Sci Adv. 2025 Jul 4;11(27):eadw7697. doi: 10.1126/sciadv.adw7697. Epub 2025 Jul 2.
Do visual neural networks learn brain-aligned representations because they share architectural constraints and task objectives with biological vision or because they share universal features of natural image processing? We characterized the universality of hundreds of thousands of representational dimensions from networks with different architectures, tasks, and training data. We found that diverse networks learn to represent natural images using a shared set of latent dimensions, despite having highly distinct designs. Next, by comparing these networks with human brain representations measured with functional magnetic resonance imaging, we found that the most brain-aligned representations in neural networks are those that are universal and independent of a network's specific characteristics. Each network can be reduced to fewer than 10 of its most universal dimensions with little impact on its representational similarity to the brain. These results suggest that the underlying similarities between artificial and biological vision are primarily governed by a core set of universal representations that are convergently learned by diverse systems.

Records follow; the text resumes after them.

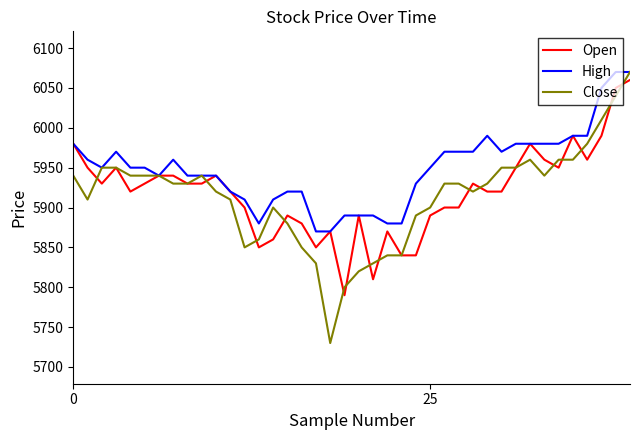

Which series has the largest total across all categories?

High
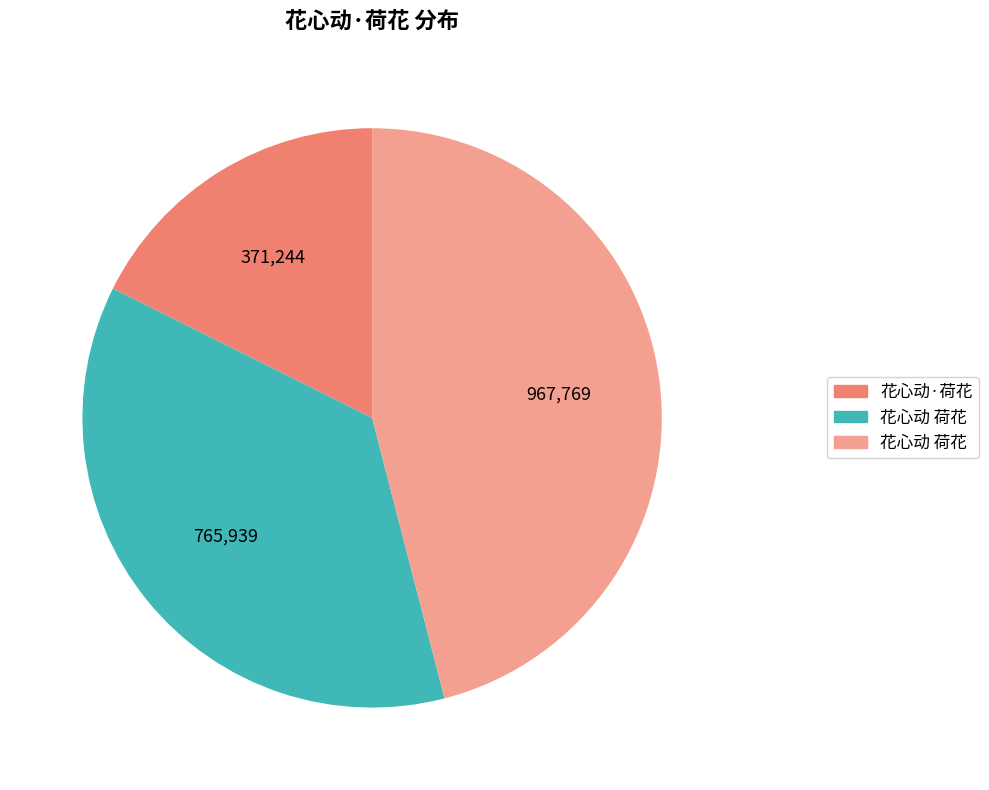

Is there any slice that represents more than half of the pie?

No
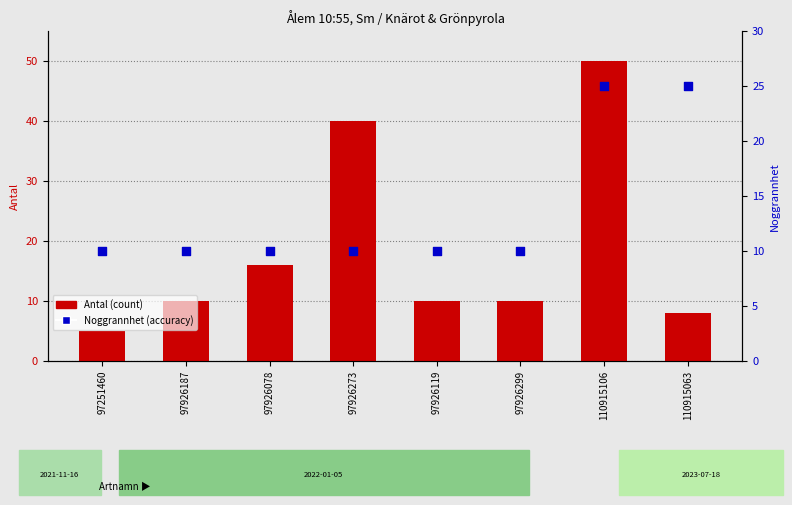

What is the total value across all series at 97251460?

15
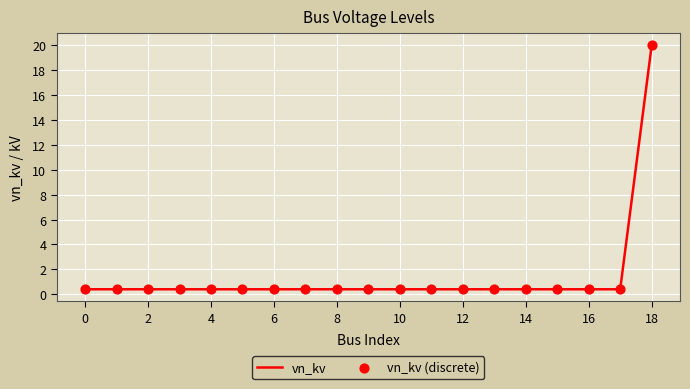

What is the difference between the maximum and minimum values?

19.6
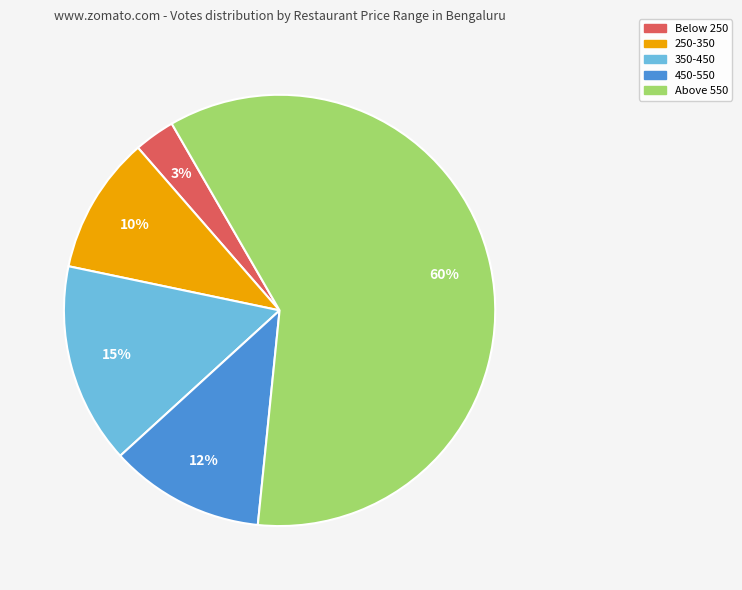

To the nearest percent, what is the difference between the largest and smallest slice percentages?

57%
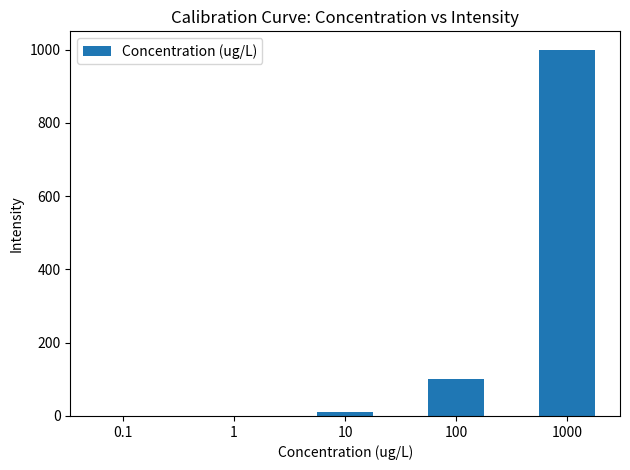

What is the average value?

222.2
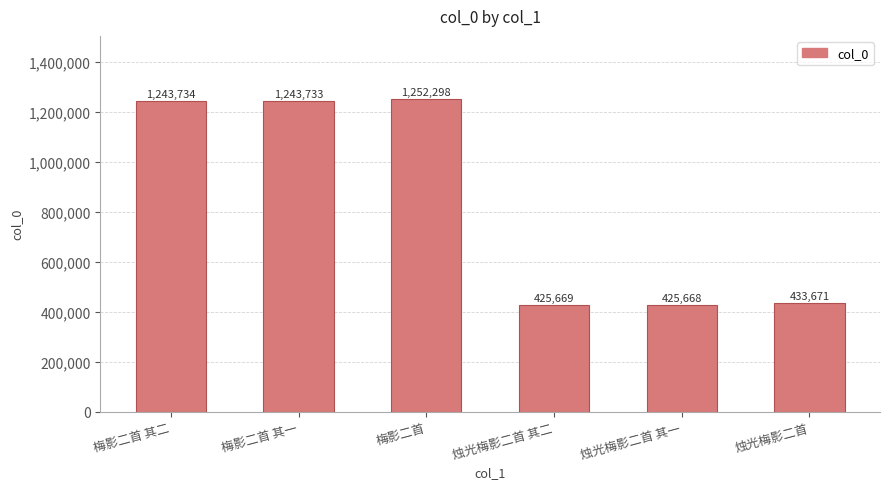

Rank the categories by value from highest to lowest.

梅影二首, 梅影二首 其二, 梅影二首 其一, 烛光梅影二首, 烛光梅影二首 其二, 烛光梅影二首 其一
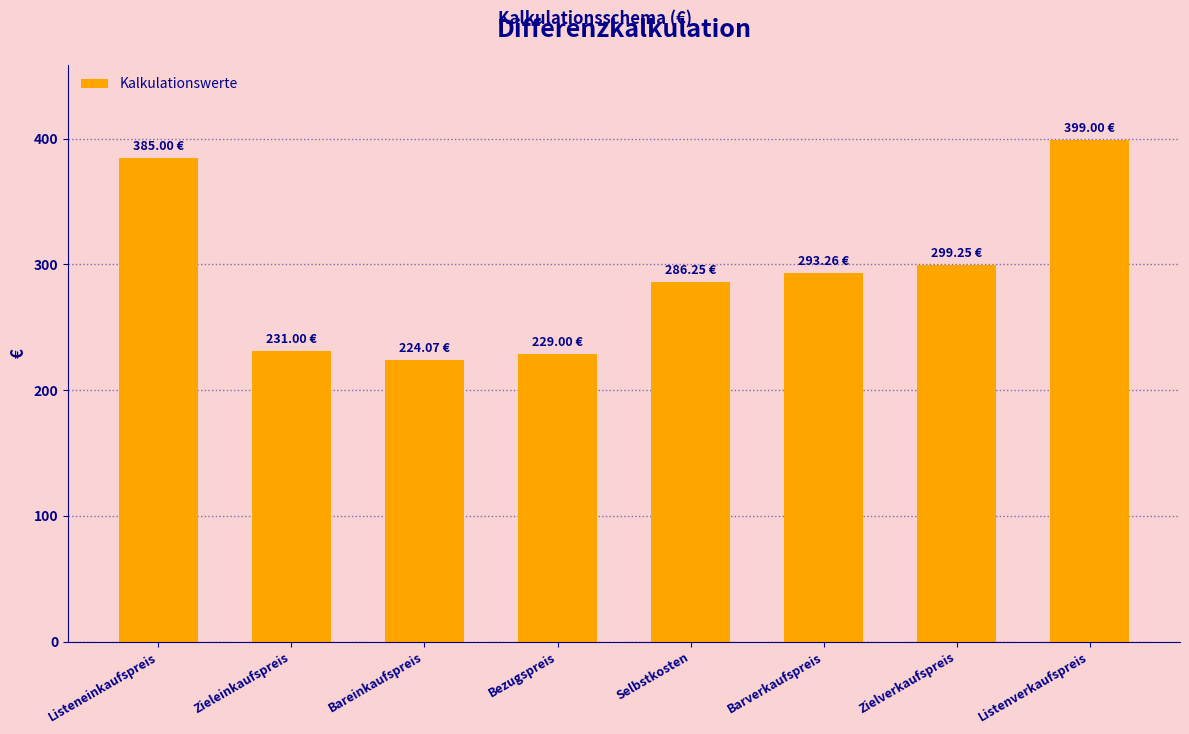

Between Zieleinkaufspreis and Listeneinkaufspreis, which is larger?

Listeneinkaufspreis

视觉神经网络学习与大脑对齐的表征,是因为它们与生物视觉共享架构约束和任务目标,还是因为它们共享自然图像处理的通用特征?我们对来自具有不同架构、任务和训练数据的网络的数十万表征维度的普遍性进行了表征。我们发现,尽管设计截然不同,但各种网络都使用一组共享的潜在维度来学习表征自然图像。接下来,通过将这些网络与通过功能磁共振成像测量的人类大脑表征进行比较,我们发现神经网络中与大脑最对齐的表征是那些通用的且独立于网络特定特征的表征。每个网络都可以简化为少于10个最通用的维度,而对其与大脑的表征相似性几乎没有影响。这些结果表明,人工视觉和生物视觉之间的潜在相似性主要由一组核心的通用表征所支配,这些表征是由不同系统趋同学习得到的。